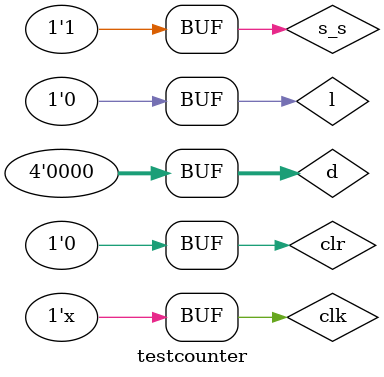
<source format=v>
module testcounter ();
reg [3:0] d;
wire [3:0] c;
reg s_s, l, clk, clr;

counter inst0 (clr, clk, l, s_s, c, d);

initial 
  begin
    # 5 clk <= 0; clr <= 0; l <= 0;  s_s <= 0;  d <= 8'hF0;
  end
always # 40 clk <= !clk;
initial 
   begin
     # 100 clr <= 1;
     #  50 clr <= 0; 
   end
initial
  begin
    #  400 s_s <= 1;
    # 3000 s_s <= 0;
  end
initial
  begin
    # 3500 s_s <= 1;
    # 3700 l <= 1;
    #  200 l <= 0;
  end
endmodule


</source>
========================
# Work request
Each record above goes into the copy unchanged; the pictures do not.

# Solution to the problem
<source format=v>
module testcounter ();
reg [3:0] d;
wire [3:0] c;
reg s_s, l, clk, clr;

counter inst0 (clr, clk, l, s_s, c, d);

initial 
  begin
    # 5 clk <= 0; clr <= 0; l <= 0;  s_s <= 0;  d <= 8'hF0;
  end
always # 40 clk <= !clk;
initial 
   begin
     # 100 clr <= 1;
     #  50 clr <= 0; 
   end
initial
  begin
    #  400 s_s <= 1;
    # 3000 s_s <= 0;
  end
initial
  begin
    # 3500 s_s <= 1;
    # 3700 l <= 1;
    #  200 l <= 0;
  end
endmodule


</source>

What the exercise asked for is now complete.